We get more disconnected components if we take into account only interactions from the first book. This makes sense as some of the characters/locations haven't yet been introduced in the first book, so they have no INTERACTS_1 relationships.

In [20]:
drop_graph('all_interacts')

### Undirected weighted graph

In the last example, we will show how to project an undirected weighted graph.
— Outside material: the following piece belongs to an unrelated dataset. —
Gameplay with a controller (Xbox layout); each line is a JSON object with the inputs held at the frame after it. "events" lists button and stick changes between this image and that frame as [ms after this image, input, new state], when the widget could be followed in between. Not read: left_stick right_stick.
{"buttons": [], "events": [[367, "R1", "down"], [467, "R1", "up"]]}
We will consider only nodes labeled Person and Thing, and for relationships, we will project all the INTERACTS_X relationships along with their weight property, which will be treated as undirected.

In [21]:
load_graph = """

CALL gds.graph.project('undirected_weighted',['Person', 'Thing'], 
    {INTERACTS_1:{type: 'INTERACTS_1', 
                  orientation: 'UNDIRECTED', 
                  properties:['weight']},
     INTERACTS_2:{type:'INTERACTS_2',
                  orientation: 'UNDIRECTED',
                  properties:['weight']},
     INTERACTS_3: {type:'INTERACTS_3', 
                   orientation:'UNDIRECTED',
                   properties:['weight']}});

"""

run_query(load_graph)

#### Unweighted pagerank

To run the unweighted pageRank on our projected graph, we don't have to specify any additional configuration.

In [22]:
unweighted_pagerank = """

CALL gds.pageRank.stream('undirected_weighted')
YIELD nodeId, score
RETURN gds.util.asNode(nodeId).Label as name, score 
ORDER BY score DESC LIMIT 5

"""

read_query(unweighted_pagerank)

Unnamed: 0,name,score
0,Aragorn,2.243211
1,Gandalf,2.200864
2,Frodo,2.099686
3,Sam,1.79491
4,Gimli,1.63608


#### Weighted pagerank
To let know the algorithm that it should take relationship weights into account, we need to use relationshipWeightProperty parameter.

In [23]:
weigted_pagerank = """

CALL gds.pageRank.stream('undirected_weighted', {relationshipWeightProperty:'weight'}) 
YIELD nodeId, score 
RETURN gds.util.asNode(nodeId).Label as name, score 
ORDER BY score DESC LIMIT 5

"""

read_query(weigted_pagerank)

Unnamed: 0,name,score
0,Frodo,5.065515
1,Gandalf,3.73223
2,Sam,3.445908
3,Aragorn,3.224506
4,Pippin,2.338957


As Frodo has more interactions (defined as weight) with other characters, he comes out on top with the weighted variant of the pageRank.

### First book analysis

To finish this blog post, we will analyze the network of the first book. We start by running the weighted pageRank on the interaction relationships from the first book only.

In [24]:
first_pagerank = """

CALL gds.pageRank.stream('undirected_weighted', 
     {relationshipWeightProperty:'weight', relationshipTypes:['INTERACTS_1']}) 
YIELD nodeId, score 
RETURN gds.util.asNode(nodeId).Label as name, score 
ORDER BY score DESC LIMIT 5

"""

read_query(first_pagerank)

Unnamed: 0,name,score
0,Frodo,5.478835
1,Gandalf,2.834502
2,Aragorn,2.783486
3,Sam,2.632037
4,Ring,1.964534


In [26]:
l_f = """

CALL gds.louvain.stream('undirected_weighted', 
    {relationshipWeightProperty:'weight', relationshipTypes:['INTERACTS_1']})
YIELD nodeId, communityId
RETURN communityId, collect(gds.util.asNode(nodeId).Label) as members
ORDER BY size(members) DESC LIMIT 5

"""

read_query(l_f)

Unnamed: 0,communityId,members
0,36,"[Aragorn, Arathorn, Arwen, Boromir, Denethor, ..."
1,18,"[Balin, Celeborn, Durin, Galadriel, Gimli, Gló..."
2,34,"[Bilbo, Bill, Frodo, Gandalf, Gildor, Merry, P..."
3,42,"[Goldberry, Bombadil]"
4,4,[Beregond]


In [27]:
drop_graph('undirected_weighted')